WORK REQUEST 1:
Answer these questions about the neighborhood article.
(a) Where do some neighbors move their portable fire pits for the season?
(b) What does the prize consist of, according to Rich?
(c) What position does Rich hold on the neighborhood board?

PAGE EXTRACT:
----------------

Sometimes strangers join them.

“It’s really a front-yard entertaining neighborhood,” Kristen said, adding that some neighbors gather around portable fire pits they move onto their driveways for the season.

Consequently, their bathroom is rather popular — but just for people they actually know. And some vendors.

“The kettlecorn people and coffee people who sell right outside our house, we let them use our bathroom when they need to, and we get all the kettlecorn we can eat,” Rich said.

For all that friendliness, there is some low-key competition. Neighbors try to one-up each other with their displays each year and coups happen when new streets steal awards from longtime winners.

“The prize is like 20 bucks and a sign on your front yard that says, ‘Best door’ or ‘Best mailbox,’ ” said Rich, the landscape chair for the neighborhood board. The neighborhood considered ditching the cash prize but decided, for humor’s sake, to keep the meager sum.

----------------

WORK REQUEST 2:
Rewrite the entries from the start through the line containing "2: (808, 656)", replacing "top-left" with "upper-left" and keeping everything else the same.

Point tracking data:

----------------

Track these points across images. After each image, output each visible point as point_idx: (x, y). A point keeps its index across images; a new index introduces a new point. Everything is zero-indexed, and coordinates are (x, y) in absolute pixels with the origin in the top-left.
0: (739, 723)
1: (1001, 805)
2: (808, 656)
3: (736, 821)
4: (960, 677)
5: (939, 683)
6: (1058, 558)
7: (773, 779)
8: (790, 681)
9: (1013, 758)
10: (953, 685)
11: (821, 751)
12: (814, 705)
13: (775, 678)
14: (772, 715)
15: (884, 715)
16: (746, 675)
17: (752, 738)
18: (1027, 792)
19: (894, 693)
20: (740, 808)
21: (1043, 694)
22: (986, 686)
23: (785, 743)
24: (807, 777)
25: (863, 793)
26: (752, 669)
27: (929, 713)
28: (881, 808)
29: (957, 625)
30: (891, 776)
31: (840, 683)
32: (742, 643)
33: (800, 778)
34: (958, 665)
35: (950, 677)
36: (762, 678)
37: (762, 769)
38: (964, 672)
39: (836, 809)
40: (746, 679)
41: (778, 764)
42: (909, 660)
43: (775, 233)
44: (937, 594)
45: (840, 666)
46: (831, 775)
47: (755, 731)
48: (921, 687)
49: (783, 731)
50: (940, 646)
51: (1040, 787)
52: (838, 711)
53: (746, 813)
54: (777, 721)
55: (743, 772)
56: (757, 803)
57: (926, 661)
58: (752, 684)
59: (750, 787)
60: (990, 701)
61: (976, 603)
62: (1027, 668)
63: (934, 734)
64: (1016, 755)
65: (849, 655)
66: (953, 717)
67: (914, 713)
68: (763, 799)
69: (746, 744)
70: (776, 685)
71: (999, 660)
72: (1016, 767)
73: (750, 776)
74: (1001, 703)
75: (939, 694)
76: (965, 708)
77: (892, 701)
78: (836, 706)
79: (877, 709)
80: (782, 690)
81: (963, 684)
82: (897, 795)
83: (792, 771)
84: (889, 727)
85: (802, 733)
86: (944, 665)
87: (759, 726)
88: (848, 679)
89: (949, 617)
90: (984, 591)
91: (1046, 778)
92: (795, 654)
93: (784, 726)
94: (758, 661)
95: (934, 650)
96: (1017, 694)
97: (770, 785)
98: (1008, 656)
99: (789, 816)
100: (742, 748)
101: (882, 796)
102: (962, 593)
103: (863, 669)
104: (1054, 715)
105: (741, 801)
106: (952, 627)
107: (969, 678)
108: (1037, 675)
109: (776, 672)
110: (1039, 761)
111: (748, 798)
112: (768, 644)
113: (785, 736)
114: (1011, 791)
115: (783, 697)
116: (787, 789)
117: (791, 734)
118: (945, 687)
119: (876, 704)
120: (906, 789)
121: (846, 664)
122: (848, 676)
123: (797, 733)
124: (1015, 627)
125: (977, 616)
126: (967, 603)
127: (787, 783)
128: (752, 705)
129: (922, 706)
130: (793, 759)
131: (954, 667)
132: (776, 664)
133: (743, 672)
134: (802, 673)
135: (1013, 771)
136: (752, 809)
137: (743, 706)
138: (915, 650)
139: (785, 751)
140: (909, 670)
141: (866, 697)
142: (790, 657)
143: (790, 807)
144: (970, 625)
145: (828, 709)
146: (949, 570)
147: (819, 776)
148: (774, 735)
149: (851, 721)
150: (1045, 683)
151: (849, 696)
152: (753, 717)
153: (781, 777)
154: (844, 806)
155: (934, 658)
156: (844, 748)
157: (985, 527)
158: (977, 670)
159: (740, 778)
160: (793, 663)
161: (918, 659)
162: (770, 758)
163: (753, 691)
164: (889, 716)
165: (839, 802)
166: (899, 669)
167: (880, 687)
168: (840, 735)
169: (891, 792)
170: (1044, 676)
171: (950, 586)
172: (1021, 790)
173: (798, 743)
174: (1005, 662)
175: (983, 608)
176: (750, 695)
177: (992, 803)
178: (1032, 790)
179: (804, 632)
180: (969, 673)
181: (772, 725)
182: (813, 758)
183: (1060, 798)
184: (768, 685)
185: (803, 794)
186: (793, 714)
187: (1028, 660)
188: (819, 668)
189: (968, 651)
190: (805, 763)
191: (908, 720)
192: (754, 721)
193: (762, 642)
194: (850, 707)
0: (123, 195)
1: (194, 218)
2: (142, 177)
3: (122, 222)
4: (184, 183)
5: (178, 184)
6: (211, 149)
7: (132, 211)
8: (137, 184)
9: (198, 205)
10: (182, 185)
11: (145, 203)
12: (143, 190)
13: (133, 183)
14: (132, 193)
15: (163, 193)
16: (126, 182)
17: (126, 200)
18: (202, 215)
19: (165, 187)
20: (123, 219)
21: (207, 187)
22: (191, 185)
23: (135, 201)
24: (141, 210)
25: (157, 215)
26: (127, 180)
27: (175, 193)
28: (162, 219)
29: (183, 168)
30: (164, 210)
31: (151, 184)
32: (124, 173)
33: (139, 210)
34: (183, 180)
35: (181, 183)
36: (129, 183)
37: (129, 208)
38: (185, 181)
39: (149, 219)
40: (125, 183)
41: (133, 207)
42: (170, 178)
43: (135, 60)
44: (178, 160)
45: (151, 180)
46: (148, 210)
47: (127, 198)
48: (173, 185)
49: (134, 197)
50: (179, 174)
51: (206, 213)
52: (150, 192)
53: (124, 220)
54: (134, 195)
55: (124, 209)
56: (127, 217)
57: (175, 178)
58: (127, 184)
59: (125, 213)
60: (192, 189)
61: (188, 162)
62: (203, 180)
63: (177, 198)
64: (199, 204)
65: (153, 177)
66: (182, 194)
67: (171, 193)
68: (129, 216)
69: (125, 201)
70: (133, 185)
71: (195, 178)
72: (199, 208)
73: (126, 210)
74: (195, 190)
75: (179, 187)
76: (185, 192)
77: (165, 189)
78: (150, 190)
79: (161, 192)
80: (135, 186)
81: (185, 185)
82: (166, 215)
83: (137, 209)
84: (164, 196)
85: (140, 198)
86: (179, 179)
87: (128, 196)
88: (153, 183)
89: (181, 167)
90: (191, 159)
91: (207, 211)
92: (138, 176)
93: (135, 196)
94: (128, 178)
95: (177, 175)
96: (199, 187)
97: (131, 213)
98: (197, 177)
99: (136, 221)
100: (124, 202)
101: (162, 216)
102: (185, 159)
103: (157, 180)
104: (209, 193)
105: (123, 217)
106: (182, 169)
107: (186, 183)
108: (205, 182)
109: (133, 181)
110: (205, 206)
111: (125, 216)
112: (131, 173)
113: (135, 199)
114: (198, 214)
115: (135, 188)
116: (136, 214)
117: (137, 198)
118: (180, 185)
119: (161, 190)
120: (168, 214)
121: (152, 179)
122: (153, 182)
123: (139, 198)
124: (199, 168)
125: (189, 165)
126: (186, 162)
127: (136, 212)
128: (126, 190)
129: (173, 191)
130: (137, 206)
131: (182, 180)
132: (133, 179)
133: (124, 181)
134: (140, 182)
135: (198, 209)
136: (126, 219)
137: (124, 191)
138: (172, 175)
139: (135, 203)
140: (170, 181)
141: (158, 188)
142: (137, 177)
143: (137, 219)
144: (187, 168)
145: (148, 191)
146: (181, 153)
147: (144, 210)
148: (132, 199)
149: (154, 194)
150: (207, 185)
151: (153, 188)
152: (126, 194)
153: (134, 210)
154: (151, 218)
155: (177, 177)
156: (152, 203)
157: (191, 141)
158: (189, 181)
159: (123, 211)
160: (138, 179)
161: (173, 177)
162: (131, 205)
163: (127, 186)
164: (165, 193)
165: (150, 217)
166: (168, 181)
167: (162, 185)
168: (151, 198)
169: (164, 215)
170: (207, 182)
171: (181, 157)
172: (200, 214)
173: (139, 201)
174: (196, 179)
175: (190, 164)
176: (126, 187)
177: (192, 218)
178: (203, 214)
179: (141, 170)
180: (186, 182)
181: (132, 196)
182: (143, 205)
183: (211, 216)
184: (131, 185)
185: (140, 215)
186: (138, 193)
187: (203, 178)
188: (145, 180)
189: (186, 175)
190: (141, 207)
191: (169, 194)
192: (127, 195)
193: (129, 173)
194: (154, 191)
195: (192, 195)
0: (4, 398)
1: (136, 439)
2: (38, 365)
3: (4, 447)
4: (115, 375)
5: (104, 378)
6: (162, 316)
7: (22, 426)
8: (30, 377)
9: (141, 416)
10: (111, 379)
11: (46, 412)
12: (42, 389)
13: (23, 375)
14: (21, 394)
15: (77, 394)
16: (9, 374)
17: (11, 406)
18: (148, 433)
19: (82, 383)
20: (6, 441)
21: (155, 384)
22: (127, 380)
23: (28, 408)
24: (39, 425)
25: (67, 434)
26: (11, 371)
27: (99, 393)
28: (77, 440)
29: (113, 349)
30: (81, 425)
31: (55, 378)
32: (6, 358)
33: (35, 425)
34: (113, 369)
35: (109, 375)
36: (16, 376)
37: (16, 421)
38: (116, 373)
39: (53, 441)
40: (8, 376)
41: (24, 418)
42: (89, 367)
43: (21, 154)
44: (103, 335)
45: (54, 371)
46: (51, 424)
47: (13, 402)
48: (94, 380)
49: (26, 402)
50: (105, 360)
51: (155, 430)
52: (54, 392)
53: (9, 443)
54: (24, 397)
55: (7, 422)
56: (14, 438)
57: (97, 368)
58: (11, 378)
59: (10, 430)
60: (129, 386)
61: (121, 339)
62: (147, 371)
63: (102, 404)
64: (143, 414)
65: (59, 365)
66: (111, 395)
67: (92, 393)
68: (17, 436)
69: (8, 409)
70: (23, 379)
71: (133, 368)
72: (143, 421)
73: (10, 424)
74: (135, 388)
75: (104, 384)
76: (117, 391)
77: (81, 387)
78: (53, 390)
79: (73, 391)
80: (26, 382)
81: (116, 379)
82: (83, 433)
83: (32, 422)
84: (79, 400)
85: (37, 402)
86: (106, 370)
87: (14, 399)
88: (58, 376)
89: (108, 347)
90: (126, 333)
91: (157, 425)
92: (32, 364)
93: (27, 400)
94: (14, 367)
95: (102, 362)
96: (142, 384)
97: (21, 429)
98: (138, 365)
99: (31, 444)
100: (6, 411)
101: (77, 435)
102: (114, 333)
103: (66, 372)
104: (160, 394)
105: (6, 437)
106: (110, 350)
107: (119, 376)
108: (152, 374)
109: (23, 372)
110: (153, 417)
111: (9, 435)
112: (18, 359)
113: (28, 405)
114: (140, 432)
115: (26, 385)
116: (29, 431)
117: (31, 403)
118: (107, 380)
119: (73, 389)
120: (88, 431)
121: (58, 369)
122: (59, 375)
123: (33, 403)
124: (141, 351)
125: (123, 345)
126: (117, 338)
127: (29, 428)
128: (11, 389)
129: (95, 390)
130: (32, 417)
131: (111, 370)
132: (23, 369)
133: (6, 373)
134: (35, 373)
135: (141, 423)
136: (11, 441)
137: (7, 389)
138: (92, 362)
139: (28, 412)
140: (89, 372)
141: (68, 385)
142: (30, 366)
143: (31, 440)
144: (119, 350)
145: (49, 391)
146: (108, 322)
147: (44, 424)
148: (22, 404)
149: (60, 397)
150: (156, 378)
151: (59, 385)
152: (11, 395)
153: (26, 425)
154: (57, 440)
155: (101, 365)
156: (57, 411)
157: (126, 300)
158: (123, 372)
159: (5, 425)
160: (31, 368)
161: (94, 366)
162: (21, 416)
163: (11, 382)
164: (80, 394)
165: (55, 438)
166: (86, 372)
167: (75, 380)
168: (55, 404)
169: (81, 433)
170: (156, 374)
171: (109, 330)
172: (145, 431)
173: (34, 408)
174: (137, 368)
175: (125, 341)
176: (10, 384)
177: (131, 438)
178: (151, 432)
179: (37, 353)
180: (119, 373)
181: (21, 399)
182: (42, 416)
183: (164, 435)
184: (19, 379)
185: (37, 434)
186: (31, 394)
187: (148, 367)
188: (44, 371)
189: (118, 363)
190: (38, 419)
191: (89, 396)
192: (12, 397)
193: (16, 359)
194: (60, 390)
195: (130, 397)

----------------

WRITTEN ANSWER 1:
(a) Onto their driveways.
(b) Like 20 bucks and a sign on your front yard that says "Best door" or "Best mailbox."
(c) He is the landscape chair.

WRITTEN ANSWER 2:
Track these points across images. After each image, output each visible point as point_idx: (x, y). A point keeps its index across images; a new index introduces a new point. Everything is zero-indexed, and coordinates are (x, y) in absolute pixels with the origin in the upper-left.
0: (739, 723)
1: (1001, 805)
2: (808, 656)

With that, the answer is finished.